O treino em dança

Oportunidance Oportunidance Source: Wikipedia

Os bailarinos passam muitas horas agarrados à barra, a olhar para o espelho, a aperfeiçoar a sua técnica,

a repetir determinadas habilidades, a aprender as combinações de ações motoras que fazem parte de uma nova coreografia, e a enfrentar o público apresentando o seu trabalho. Quem tem de se apresentar em público com alguma regularidade, prepara-se para isso, para estar no seu melhor. Essa preparação que visa uma melhora contínua da performance designa-se normalmente por treino e engloba um conjunto de processos que se podem dividir em cinco grandes componentes: treino técnico, treino coreográfico, treino físico, treino psicológico e treino metabólico.

Nas aulas, coletivas ou individuais, o foco está na técnica, na aprendizagem e aperfeiçoamento das habilidades motoras que são a base de uma determinada forma de dança. Nos ensaios treina-se o repertório coreográfico, as coreografias que são apresentadas nos espetáculos. Nos estúdios e nos ginásios treinam-se também as qualidades físicas, como sejam a força, a flexibilidade ou a resistência, que servem de suporte à técnica e à execução do repertório coreográfico. Apesar de ainda não ser muito frequente no universo da dança, é através do treino psicológico que nos preparamos de modo a controlar a ansiedade, a focarmo-nos no essencial, a encontrar motivação para ultrapassar os obstáculos que surgem no dia-a-dia.

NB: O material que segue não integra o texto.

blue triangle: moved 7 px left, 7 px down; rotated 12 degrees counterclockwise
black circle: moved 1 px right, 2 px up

Por último, o treino metabólico consiste no conjunto de processos que envolvem nomeadamente uma nutrição adequada e um equilíbrio entre o esforço e a recuperação (work-to-rest ratio).

Uma noite mal dormida, uma restrição calórica frequente, uma hidratação insuficiente podem contribuir para uma prestação menos boa, ou seja, podem deitar por terra as milhentas horas de ensaios e de treino da técnica. Daí que estas cinco componentes do treino estejam interligadas e a todas deve ser dada a devida atenção e importância. As finalidades do treino em dança materializam-se numa melhoria da performance, na prevenção das lesões e no prolongar da duração da carreira profissional. Para atingir essas finalidades é preciso tratar das cinco componentes, não se pode esquecer nem privilegiar nenhuma delas. A técnica é muito importante mas o treino em dança não se esgota no treino da técnica. As habilidades técnicas estão diretamente correlacionadas com os níveis de força e de flexibilidade, por exemplo, pelo que será através do treino físico que se obterão melhorias da técnica e consequentemente da performance artística. As cinco componentes estão relacionadas de forma interdependente, pelo que será necessário estar atento a cada uma delas e selecionar a cada momento a que deve estar no centro do trabalho, de modo a que obtendo uma melhoria numa delas se obtenha um efeito multiplicador nas restantes.

O treino é um processo de melhoria contínua, de constante superação, de sacrifício e de alguma privação face aos modelos confortáveis de vida das sociedades contemporâneas.Para se obter um alto rendimento em dança, tal como no desporto e em muitas outras atividades humanas, académicas ou laborais, é preciso treinar muito e bem. Quantas horas serão precisas para formar um piloto ou um cirurgião? Para os autores da prática deliberada, existe um mínimo de dez anos ou de 10 000 horas para formar um expert,(1) sendo que em determinados domínios esses números podem ser insuficientes. Não existindo hoje muitas dúvidas que os especialistas nos domínios da arte ou da ciência serão muito mais produto do treino, do que qualquer dom inato adquirido por via genética. Os genes até podem lá estar, convenhamos que ter um bom ponto de partida pode ser uma vantagem, mas sem o treino aturado, rigoroso, contínuo, com a qualidade adequada, jamais se poderão expressar com sucesso no mais alto nível de rendimento.

(1) Ericsson, K.A., Prietula, M.J. & Cokely (2007). The Making of an Expert. Harvard Business Review, p.1-7.